Из того и начато было на Олега дело! Нашлись друзья-доносчики, Шурик Буриков и Шурик Ворожбит, кто видели, как виновник входил с матерью в церковь и как он приходил в школу с крестиком на шее. Начались собрания, заседания учкома, группкома, пионерские сборы, линейки — и всюду выступали двенадцатилетние робеспьеры и клеймили перед ученической массой пособника антисемитов и проводника религиозного опиума, который две недели уже не ел от страха, скрывал дома, что исключён из пионеров и скоро будет исключён из школы.

Адам Ройтман не был там заводилой, его втянули — но даже и сейчас мерзким стыдом залились его щёки.

Кольцо обид! кольцо обид! И нет из него выхода, как нет выхода из тяжбы с Яконовым.

С кого начинать исправлять мир? С других? Или с себя?..

В голове уже наросла та тяжесть, а в груди — та опустошённость, которые нужны, чтоб уснуть.

Он пошёл и тихо лёг под одеяло. Пока не пробило шесть, надо непременно заснуть.

С утра — нажимать с фоноскопией! Громадный козырь!
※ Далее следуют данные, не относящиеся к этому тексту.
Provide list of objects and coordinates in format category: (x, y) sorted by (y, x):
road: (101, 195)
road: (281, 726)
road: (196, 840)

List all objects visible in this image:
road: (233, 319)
В случае успеха это предприятие может разростись в отдельный научно-исследова…

74

Подъём на шарашке бывал в семь часов.

Но в понедельник задолго до подъёма в комнату, где жили рабочие, пришёл надзиратель и толкнул в плечо дворника. Спиридон храпнул тяжело, прочнулся и при свете синей лампочки посмотрел на надзирателя.

— Одевайся, Егоров. Лейтенант зовёт, — тихо сказал надзиратель.
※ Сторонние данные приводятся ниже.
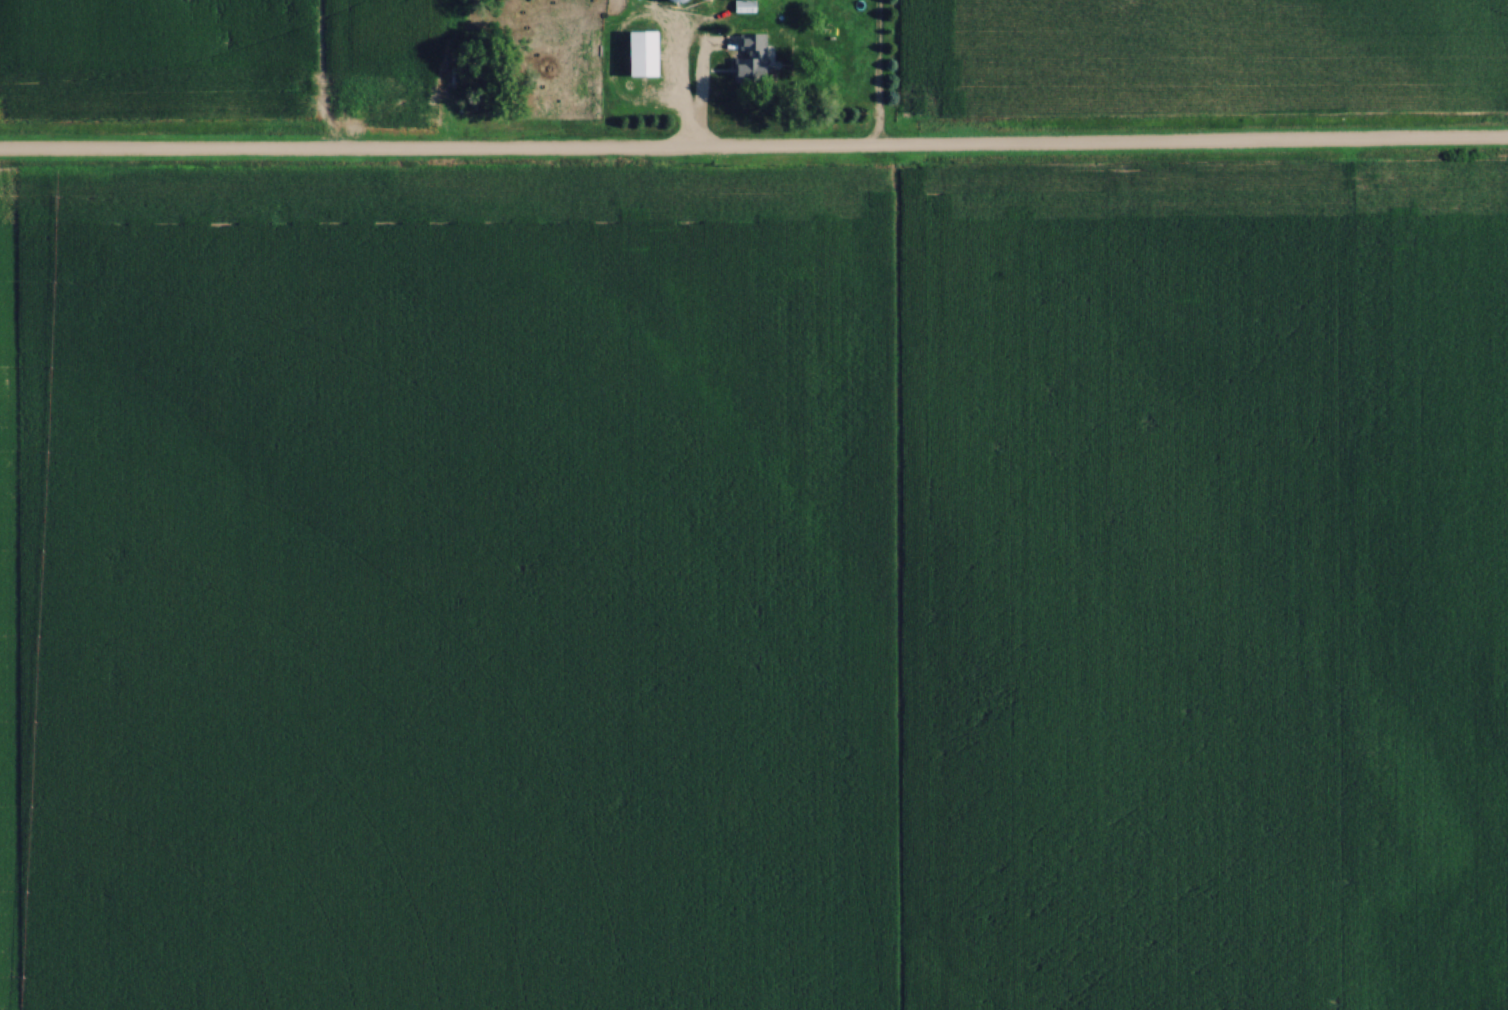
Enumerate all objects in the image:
building: (709, 0)
building: (644, 55)
building: (752, 59)
road: (754, 157)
Но Егоров лежал с открытыми глазами, не шевелясь.

— Слышь, говорю, лейтенант зовёт.

— Чего там? Ус…лись? — так же не двигаясь, спросил Спиридон.

— Вставай, вставай, — тормошил надзиратель. — Не знаю, чего.

— Э-э-эх! — широко потянулся Спиридон, заложил рыжеволосые руки за голову и с затягом зевнул. — И когда тот день придёт, что с лавки не встанешь!.. Часов-то много?

— Да шесть скоро.

— Шести-и нет?!.. Ну, иди, ладно.

И продолжал лежать.

Надзиратель перемялся, вышел.

Синяя лампочка давала свет на угол подушки Спиридона до косого крыла тени от верхней койки. Так, в свету и в тени, с руками за головой, Спиридон лежал и не двигался.

Ему жалко было, что не досмотрел он сна.

Ехал он на телеге, наложенной сушняком (а под сушняком — прихоронёнными от лесника бревёшками) — ехал будто из своего ж леса к себе в деревню, но дорогою незнакомой. Дорога была незнакома, но каждую подробность её Спиридон обоими глазами (будто оба здоровы!) отчётливо видел во сне: где корни, вздутые поперёк дороги, где расщеплина от старой молнии, где мелкий сосонник и глубокий песок, в котором зажирались колёса. Ещё слышал Спиридон во сне все разнообразные предосенние запахи леса и вбирчиво ими дышал. Он потому так дышал, что помнил во сне отчётливо, что он — зэк, что срок ему — десять лет и пять намордника, что он отлучился с шарашки, его, должно, уже хватились, а пока не дослали псов — надо успеть привезти жене и дочке дровишек.

Но главное счастье сна происходило от того, что лошадь была не какая-нибудь, а самая любимая из перебывавших у Спиридона — розовой масти кобылка Гривна — первая лошадь, купленная им трёхлетком в своё хозяйство после гражданской войны. Она была бы вся серая, если б не шёл у неё по серому равномерный гнеденький перешёрсток, краснинка, отчего и звали её масть «розовой». На этой лошади он и на ноги стал, и её закладал в корень, когда вёз украдом к венцу невесту свою Марфу Устиновну. И теперь Спиридон ехал и счастливо удивлялся, что Гривна до сих пор оказалась жива, и так же молода, так же не осекаясь вымахивала воз в горку и ретиво тянула его по песку. Вся думка Гривны была в её ушах — высоких, серых, чутких ушах, малыми движениями которых она, не оборачиваясь, говорила хозяину, как понимает она, что от неё сейчас нужно, и что она справится. Даже издали украдкой показать Гривне кнут было бы обидеть её. Езжая на Гривне, Спиридон николи с собой кнута не брал.